Il filosofo e sociologo francese Edagr Morin dice che siamo immersi in un’epoca di incertezze sul nostro futuro, quello delle nostre famiglie, quello della nostra società, quello dell’umanità. Un altro sociologo, Ulrich Beck, ha parlato di una società in cui si sono moltiplicati i rischi legati ai cambiamenti climatici, alle centrali nucleari e alla moltiplicazione delle armi nucleari. Insomma, da sempre la civiltà ha fabbricato catastrofi in maniera sistemica: economiche, politiche, culturali, ecologiche.

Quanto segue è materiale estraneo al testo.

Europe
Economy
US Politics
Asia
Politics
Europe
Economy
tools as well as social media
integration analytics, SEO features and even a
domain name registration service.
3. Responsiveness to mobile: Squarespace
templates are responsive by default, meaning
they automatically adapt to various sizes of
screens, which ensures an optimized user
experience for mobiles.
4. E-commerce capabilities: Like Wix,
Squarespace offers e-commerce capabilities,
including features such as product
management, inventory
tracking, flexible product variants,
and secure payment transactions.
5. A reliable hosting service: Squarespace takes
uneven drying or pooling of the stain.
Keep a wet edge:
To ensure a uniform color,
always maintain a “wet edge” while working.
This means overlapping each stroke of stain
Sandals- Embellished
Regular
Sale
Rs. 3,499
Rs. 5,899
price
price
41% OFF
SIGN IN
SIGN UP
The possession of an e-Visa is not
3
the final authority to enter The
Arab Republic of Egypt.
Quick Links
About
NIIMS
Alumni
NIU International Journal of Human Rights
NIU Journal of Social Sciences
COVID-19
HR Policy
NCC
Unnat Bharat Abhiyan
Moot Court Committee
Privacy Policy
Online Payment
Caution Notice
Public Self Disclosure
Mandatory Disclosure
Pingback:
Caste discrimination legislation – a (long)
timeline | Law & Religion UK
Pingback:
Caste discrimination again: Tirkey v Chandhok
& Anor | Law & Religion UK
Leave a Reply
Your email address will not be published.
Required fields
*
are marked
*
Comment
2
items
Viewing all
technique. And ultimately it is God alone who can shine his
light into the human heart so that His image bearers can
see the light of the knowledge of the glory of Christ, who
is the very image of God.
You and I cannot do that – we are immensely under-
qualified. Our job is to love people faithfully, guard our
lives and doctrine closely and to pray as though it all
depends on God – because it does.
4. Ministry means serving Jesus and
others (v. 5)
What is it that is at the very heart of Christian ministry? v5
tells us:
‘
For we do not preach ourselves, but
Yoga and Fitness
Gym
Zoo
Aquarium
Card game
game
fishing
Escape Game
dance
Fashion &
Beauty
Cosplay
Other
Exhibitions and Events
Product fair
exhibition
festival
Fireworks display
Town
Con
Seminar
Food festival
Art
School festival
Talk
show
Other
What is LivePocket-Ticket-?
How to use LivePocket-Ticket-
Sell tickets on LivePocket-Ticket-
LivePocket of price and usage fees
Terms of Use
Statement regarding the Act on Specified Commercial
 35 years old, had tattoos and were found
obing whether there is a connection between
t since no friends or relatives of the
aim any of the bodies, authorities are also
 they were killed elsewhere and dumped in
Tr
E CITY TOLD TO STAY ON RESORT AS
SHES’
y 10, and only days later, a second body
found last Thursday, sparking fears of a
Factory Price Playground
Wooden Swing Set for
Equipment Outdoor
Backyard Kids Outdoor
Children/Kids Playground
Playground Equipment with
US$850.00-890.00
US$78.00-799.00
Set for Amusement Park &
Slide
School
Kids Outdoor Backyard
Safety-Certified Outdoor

Emma chiede semplicemente che le istituzioni aiutino i giovani ad affrontare le incertezze e i rischi, le contraddizioni e la complessità del percorso che è la vita di ciascuno. Non sappiamo dove o quando saremo felici o infelici, non sappiamo quali malattie subiremo, non conosciamo in anticipo le nostre fortune e sfortune. Quello che sappiamo è che vivere è avere continuamente bisogno di comprendere gli altri e di essere compresi dagli altri. Pur vivendo in un’epoca di comunicazioni, la nostra non sembra essere un’epoca di comprensioni. Incomprensione tra generazioni, tra genitori e figli, tra pari, tra capi e dipendenti.
La comprensione umana non è insegnata da nessuna parte
Noi adulti, in genere, cerchiamo di dominare le nostre angosce attraverso la conoscenza, l’informazione, i dibattiti televisivi con gli esperti, ed esprimiamo i nostri pareri in vari modi. I più giovani, per ritrovare l’equilibrio ogni volta che i fatti emotivi e reali si allontanano dalla loro quotidianità, hanno bisogno di adulti, genitori, educatori, insegnanti e istituzioni in grado di contenere il loro smarrimento e di rispondere adeguatamente e con semplicità alle domande. È loro diritto chiedere aiuto, ed è dovere di adulti e istituzioni fare in modo che lo abbiano.